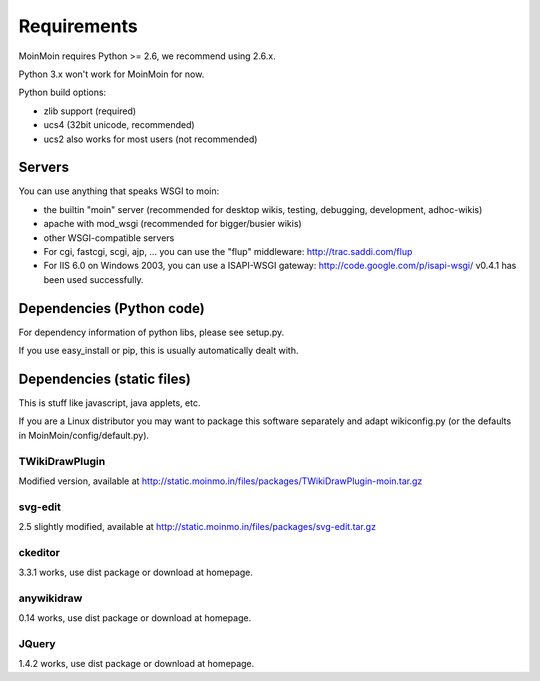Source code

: ============
Requirements
============

MoinMoin requires Python >= 2.6, we recommend using 2.6.x.

Python 3.x won't work for MoinMoin for now.

Python build options:

* zlib support (required)
* ucs4 (32bit unicode, recommended)
* ucs2 also works for most users (not recommended)


Servers
=======

You can use anything that speaks WSGI to moin:

* the builtin "moin" server (recommended for desktop wikis, testing,
  debugging, development, adhoc-wikis)
* apache with mod_wsgi (recommended for bigger/busier wikis)
* other WSGI-compatible servers
* For cgi, fastcgi, scgi, ajp, ... you can use the "flup" middleware:
  http://trac.saddi.com/flup
* For IIS 6.0 on Windows 2003, you can use a ISAPI-WSGI gateway:
  http://code.google.com/p/isapi-wsgi/ v0.4.1 has been used successfully.


Dependencies (Python code)
==========================

For dependency information of python libs, please see setup.py.

If you use easy_install or pip, this is usually automatically dealt with.


Dependencies (static files)
===========================

This is stuff like javascript, java applets, etc.

If you are a Linux distributor you may want to package this software
separately and adapt wikiconfig.py (or the defaults in
MoinMoin/config/default.py).

TWikiDrawPlugin
---------------
Modified version, available at
http://static.moinmo.in/files/packages/TWikiDrawPlugin-moin.tar.gz

svg-edit
--------
2.5 slightly modified, available at
http://static.moinmo.in/files/packages/svg-edit.tar.gz

ckeditor
--------
3.3.1 works, use dist package or download at homepage.

anywikidraw
-----------
0.14 works, use dist package or download at homepage.

JQuery
------
1.4.2 works, use dist package or download at homepage.

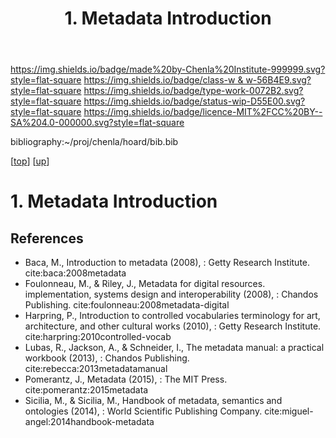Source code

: #   -*- mode: org; fill-column: 60 -*-

#+TITLE: 1. Metadata Introduction
#+STARTUP: showall
#+TOC: headlines 4
#+PROPERTY: filename
#+LINK: pdf   pdfview:~/proj/chenla/hoard/lib/

[[https://img.shields.io/badge/made%20by-Chenla%20Institute-999999.svg?style=flat-square]] 
[[https://img.shields.io/badge/class-w & w-56B4E9.svg?style=flat-square]]
[[https://img.shields.io/badge/type-work-0072B2.svg?style=flat-square]]
[[https://img.shields.io/badge/status-wip-D55E00.svg?style=flat-square]]
[[https://img.shields.io/badge/licence-MIT%2FCC%20BY--SA%204.0-000000.svg?style=flat-square]]

bibliography:~/proj/chenla/hoard/bib.bib

[[[../../index.org][top]]] [[[../index.org][up]]]

* 1. Metadata Introduction
  :PROPERTIES:
  :CUSTOM_ID: 
  :Name:      /home/deerpig/proj/chenla/warp/04/01/intro.org
  :Created:   2018-06-01T16:56@Prek Leap (11.642600N-104.919210W)
  :ID:        3878c769-8b45-4229-88a8-0341f24bea70
  :VER:       581119079.901455344
  :GEO:       48P-491193-1287029-15
  :BXID:      proj:QWF6-2554
  :Class:     primer
  :Type:      work
  :Status:    wip
  :Licence:   MIT/CC BY-SA 4.0
  :END:



** References


  - Baca, M., Introduction to metadata (2008), : Getty Research
    Institute.  cite:baca:2008metadata
  - Foulonneau, M., & Riley, J., Metadata for digital
    resources. implementation, systems design and interoperability
    (2008), : Chandos Publishing.
    cite:foulonneau:2008metadata-digital
  - Harpring, P., Introduction to controlled vocabularies terminology
    for art, architecture, and other cultural works (2010), : Getty
    Research Institute.
    cite:harpring:2010controlled-vocab
  - Lubas, R., Jackson, A., & Schneider, I., The metadata manual: a
    practical workbook (2013), : Chandos Publishing.
    cite:rebecca:2013metadatamanual
  - Pomerantz, J., Metadata (2015), : The MIT Press.
    cite:pomerantz:2015metadata
  - Sicilia, M., & Sicilia, M., Handbook of metadata, semantics and
    ontologies (2014), : World Scientific Publishing Company.
    cite:miguel-angel:2014handbook-metadata
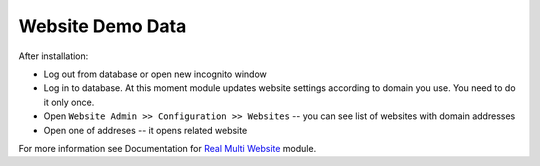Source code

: ===================
 Website Demo Data
===================

After installation:

* Log out from database or open new incognito window
* Log in to database. At this moment module updates website settings according
  to domain you use. You need to do it only once.
* Open ``Website Admin >> Configuration >> Websites`` -- you can see list of websites with domain addresses
* Open one of addreses -- it opens related website

For more information see Documentation for `Real Multi Website <https://apps.odoo.com/apps/modules/12.0/ma_website_multi_company_demo>`_ module.
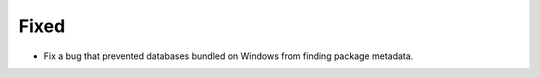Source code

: Fixed
-----

*   Fix a bug that prevented databases bundled on Windows from finding package metadata.
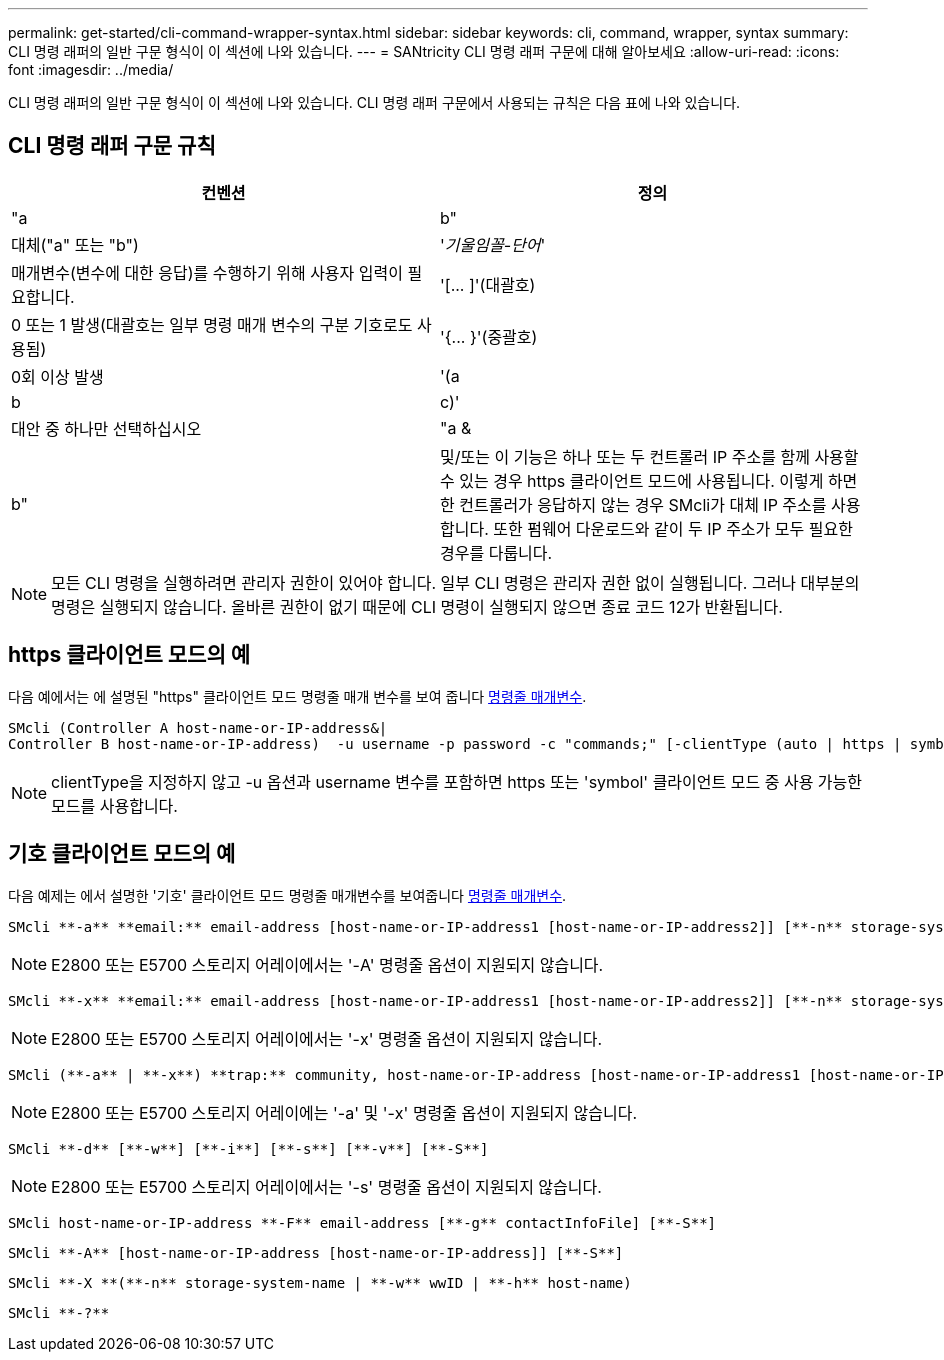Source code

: ---
permalink: get-started/cli-command-wrapper-syntax.html 
sidebar: sidebar 
keywords: cli, command, wrapper, syntax 
summary: CLI 명령 래퍼의 일반 구문 형식이 이 섹션에 나와 있습니다. 
---
= SANtricity CLI 명령 래퍼 구문에 대해 알아보세요
:allow-uri-read: 
:icons: font
:imagesdir: ../media/


[role="lead"]
CLI 명령 래퍼의 일반 구문 형식이 이 섹션에 나와 있습니다. CLI 명령 래퍼 구문에서 사용되는 규칙은 다음 표에 나와 있습니다.



== CLI 명령 래퍼 구문 규칙

[cols="2*"]
|===
| 컨벤션 | 정의 


 a| 
"a|b"
 a| 
대체("a" 또는 "b")



 a| 
'_기울임꼴-단어_'
 a| 
매개변수(변수에 대한 응답)를 수행하기 위해 사용자 입력이 필요합니다.



 a| 
'+[... ]+'(대괄호)
 a| 
0 또는 1 발생(대괄호는 일부 명령 매개 변수의 구분 기호로도 사용됨)



 a| 
'+{... }+'(중괄호)
 a| 
0회 이상 발생



 a| 
'(a|b|c)'
 a| 
대안 중 하나만 선택하십시오



 a| 
"a &|b"
 a| 
및/또는 이 기능은 하나 또는 두 컨트롤러 IP 주소를 함께 사용할 수 있는 경우 https 클라이언트 모드에 사용됩니다. 이렇게 하면 한 컨트롤러가 응답하지 않는 경우 SMcli가 대체 IP 주소를 사용합니다. 또한 펌웨어 다운로드와 같이 두 IP 주소가 모두 필요한 경우를 다룹니다.

|===
[NOTE]
====
모든 CLI 명령을 실행하려면 관리자 권한이 있어야 합니다. 일부 CLI 명령은 관리자 권한 없이 실행됩니다. 그러나 대부분의 명령은 실행되지 않습니다. 올바른 권한이 없기 때문에 CLI 명령이 실행되지 않으면 종료 코드 12가 반환됩니다.

====


== https 클라이언트 모드의 예

다음 예에서는 에 설명된 "https" 클라이언트 모드 명령줄 매개 변수를 보여 줍니다 xref:command-line-parameters.adoc[명령줄 매개변수].

[listing]
----
SMcli (Controller A host-name-or-IP-address&|
Controller B host-name-or-IP-address)  -u username -p password -c "commands;" [-clientType (auto | https | symbol)]
----
[NOTE]
====
clientType을 지정하지 않고 -u 옵션과 username 변수를 포함하면 https 또는 'symbol' 클라이언트 모드 중 사용 가능한 모드를 사용합니다.

====


== 기호 클라이언트 모드의 예

다음 예제는 에서 설명한 '기호' 클라이언트 모드 명령줄 매개변수를 보여줍니다 xref:command-line-parameters.adoc[명령줄 매개변수].

[listing]
----
SMcli **-a** **email:** email-address [host-name-or-IP-address1 [host-name-or-IP-address2]] [**-n** storage-system-name | **-w** wwID | **-h** host-name] [**-I** information-to-include] [**-q** frequency] [**-S**]
----
[NOTE]
====
E2800 또는 E5700 스토리지 어레이에서는 '-A' 명령줄 옵션이 지원되지 않습니다.

====
[listing]
----
SMcli **-x** **email:** email-address [host-name-or-IP-address1 [host-name-or-IP-address2]] [**-n** storage-system-name | **-w** wwID | **-h** host-name] [**-S**]
----
[NOTE]
====
E2800 또는 E5700 스토리지 어레이에서는 '-x' 명령줄 옵션이 지원되지 않습니다.

====
[listing]
----
SMcli (**-a** | **-x**) **trap:** community, host-name-or-IP-address [host-name-or-IP-address1 [host-name-or-IP-address2]] [**-n** storage-system-name | **-w** wwID | **-h** host-name] [**-S**]
----
[NOTE]
====
E2800 또는 E5700 스토리지 어레이에는 '-a' 및 '-x' 명령줄 옵션이 지원되지 않습니다.

====
[listing]
----
SMcli **-d** [**-w**] [**-i**] [**-s**] [**-v**] [**-S**]
----
[NOTE]
====
E2800 또는 E5700 스토리지 어레이에서는 '-s' 명령줄 옵션이 지원되지 않습니다.

====
[listing]
----
SMcli host-name-or-IP-address **-F** email-address [**-g** contactInfoFile] [**-S**]
----
[listing]
----
SMcli **-A** [host-name-or-IP-address [host-name-or-IP-address]] [**-S**]
----
[listing]
----
SMcli **-X **(**-n** storage-system-name | **-w** wwID | **-h** host-name)
----
[listing]
----
SMcli **-?**
----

|---|

The task »
Only those lines running from the one containing "SMcli host-name-or-IP-address **-F**" through the last line of the data above are to be copied, exactly, with both ends included.

Answer section »
SMcli host-name-or-IP-address **-F** email-address [**-g** contactInfoFile] [**-S**]
----
[listing]
----
SMcli **-A** [host-name-or-IP-address [host-name-or-IP-address]] [**-S**]
----
[listing]
----
SMcli **-X **(**-n** storage-system-name | **-w** wwID | **-h** host-name)
----
[listing]
----
SMcli **-?**
----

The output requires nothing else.